[Data excerpts]

------------------------------------

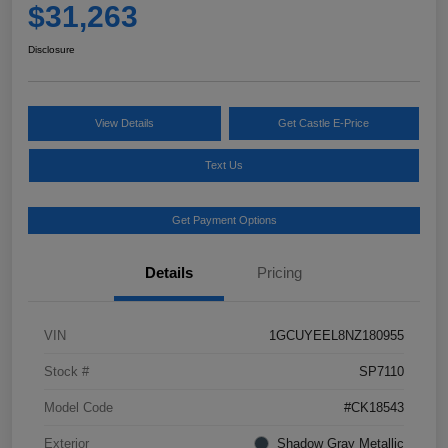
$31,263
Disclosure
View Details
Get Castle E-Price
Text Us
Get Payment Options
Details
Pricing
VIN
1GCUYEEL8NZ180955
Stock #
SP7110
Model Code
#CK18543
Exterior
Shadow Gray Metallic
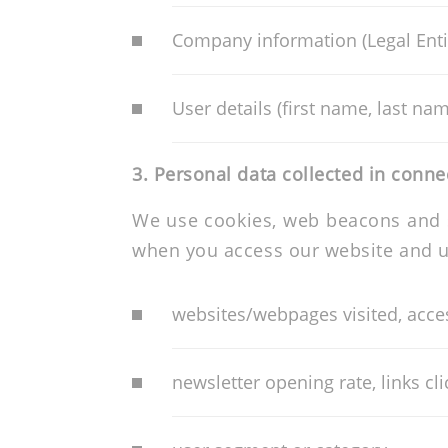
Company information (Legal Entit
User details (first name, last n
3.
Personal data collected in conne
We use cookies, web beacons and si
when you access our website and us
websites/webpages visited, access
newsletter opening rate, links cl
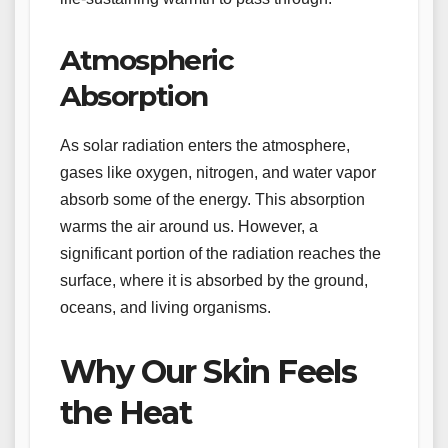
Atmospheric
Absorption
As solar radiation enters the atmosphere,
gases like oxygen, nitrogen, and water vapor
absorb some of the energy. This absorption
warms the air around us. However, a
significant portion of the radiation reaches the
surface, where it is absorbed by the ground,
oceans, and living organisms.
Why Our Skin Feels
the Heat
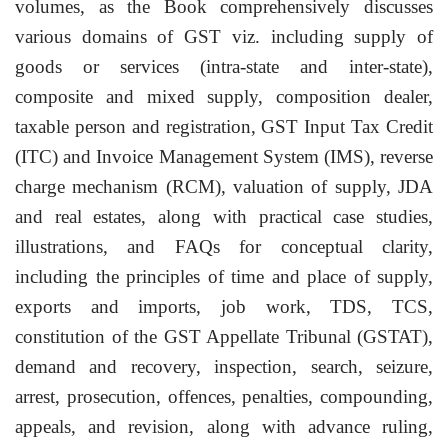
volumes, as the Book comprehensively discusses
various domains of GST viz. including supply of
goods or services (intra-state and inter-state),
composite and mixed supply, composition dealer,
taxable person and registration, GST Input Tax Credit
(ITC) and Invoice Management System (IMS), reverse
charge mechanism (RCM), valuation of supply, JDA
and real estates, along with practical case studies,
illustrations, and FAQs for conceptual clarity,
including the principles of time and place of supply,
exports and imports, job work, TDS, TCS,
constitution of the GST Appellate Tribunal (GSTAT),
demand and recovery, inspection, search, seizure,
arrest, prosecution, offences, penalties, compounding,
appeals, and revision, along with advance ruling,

------------------------------------

# Work required:
How many lines of the material above contain the word "access"? Count them and reply with the number alone.

# Your solution:
2